2.ツールパレット・プルダウンメニューの採用
操作体系にも大きな変更が加えられた.ペンや消しゴムなどのツール選択ボタンは,開閉可能なパレットの上に配置された(下図参照).ボタンがメイン画面からパレットへ移動した分,描ける絵の大きさは320x200という大きなものになった.また,ペンや消しゴムの太さはプルダウンメニューから選択するように変更された.
3.四角ツール(矩形塗りつぶし)の登場
PI系手書きメモのときに存在した網目ペンが無くなったため,MI系ザウルスの場合はペンを使うと必ず輪郭線は上塗りされる.その代わりに利用可能なものとして四角(矩形選択範囲塗りつぶし)ツールが登場し,これは輪郭を上塗りすることなく四角形の領域内を網目で塗りつぶすことができる.
一度に四角形の範囲しか塗りつぶせない点で使い勝手は悪かったが,10種類近い網目パターンを選択することができたため(下図参照),また別の楽しみがあった.四角形といっても小さくすれば点ほどの範囲になるし,頑張ればここで紹介しているような絵も描けたのである.どうやって頑張るかというと,取消(アンドゥ)機能で上手くゆくまで何度もやり直すのだが,この取消もPI系にはない機能だった.
1-5.その後の「フォトメモリ/手書きメモ」
【カラーポケット(MI-310),アイゲッティ(MI-P1,MI-P2,MI-P10),コミュニケーションパル(MT-200,MT-300),アイクルーズ(MI-EX1,MI-TR1),パワーザウルス(MI-C1),MI-E1,MI-L1,MI-E21】
▼さて,自分がユーザであったため古いMI系ザウルスの話を大きく取り扱ったが,実際にMI系のモノクロ手書きメモで絵を描きためた人は僕を含めて5人もいなかった.カラーに至っては何枚も絵を残したという方はおられなかったと思う.その後,アイゲッティやコミュニケーションパルが新たなザウルスユーザを開拓したときに,またぽつぽつとざう絵を描く人が増えてきた.アイゲッティ以降ではモノクロ液晶の視認性が上がったため,白黒8段階の階調を生かした絵を描く方もおられた.ただし,カラーポケット以降はツールの選択がパレットからプルダウンメニューへと変更され,ペンと消しゴムなどツールの持ち替えが煩雑になっている.

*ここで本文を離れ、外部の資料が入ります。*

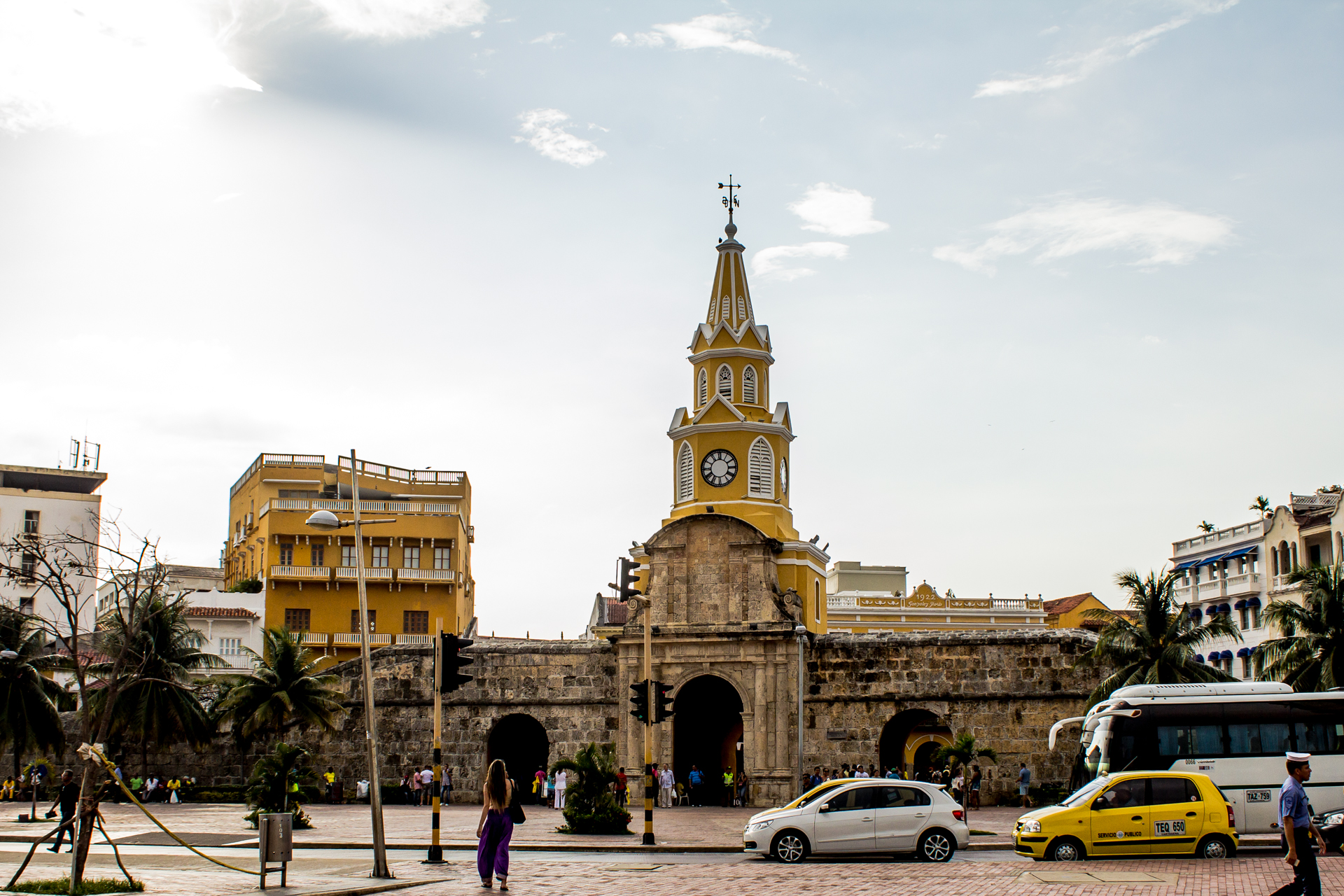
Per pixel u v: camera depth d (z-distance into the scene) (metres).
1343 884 24.08
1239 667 79.25
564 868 30.86
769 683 60.19
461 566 92.75
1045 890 24.00
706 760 68.19
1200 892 23.19
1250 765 37.31
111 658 60.09
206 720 61.94
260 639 85.38
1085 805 30.02
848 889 24.95
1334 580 55.12
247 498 99.00
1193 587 84.38
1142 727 38.03
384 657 63.53
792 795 58.97
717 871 29.20
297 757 45.75
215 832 42.34
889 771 56.09
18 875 25.88
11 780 59.06
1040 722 57.84
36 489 94.75
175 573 98.50
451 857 34.88
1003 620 100.38
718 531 62.94
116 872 29.48
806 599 65.94
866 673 59.62
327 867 31.31
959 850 35.59
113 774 26.09
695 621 62.25
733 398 69.62
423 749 62.56
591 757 42.94
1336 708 37.66
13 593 87.88
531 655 62.47
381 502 90.31
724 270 71.94
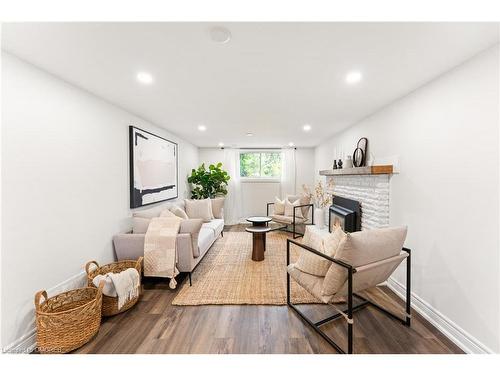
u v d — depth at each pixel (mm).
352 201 3404
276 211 5133
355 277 1559
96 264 2104
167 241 2381
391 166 2439
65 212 1893
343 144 4035
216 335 1716
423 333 1729
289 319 1915
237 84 2000
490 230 1410
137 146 2963
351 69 1716
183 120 3252
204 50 1454
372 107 2664
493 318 1389
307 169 6195
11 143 1490
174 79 1895
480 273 1473
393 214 2494
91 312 1636
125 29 1236
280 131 4055
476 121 1501
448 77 1730
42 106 1700
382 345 1603
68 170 1930
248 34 1287
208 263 3197
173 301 2174
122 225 2697
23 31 1239
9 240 1474
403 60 1579
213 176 5246
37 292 1528
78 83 1960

▼同機能は最新機種MI-E21においても「フォトメモリ」という名前で画面を縦向きに変更されたりしながらも残されている.ザウルスを買って帰ったその日,なんか色々機能があるなといじっている内に,こうした絵の描けるソフトが見つかるわけで,そこでなにげに落書きなど描いてしまうということが,今もどこかで行われているに違いない.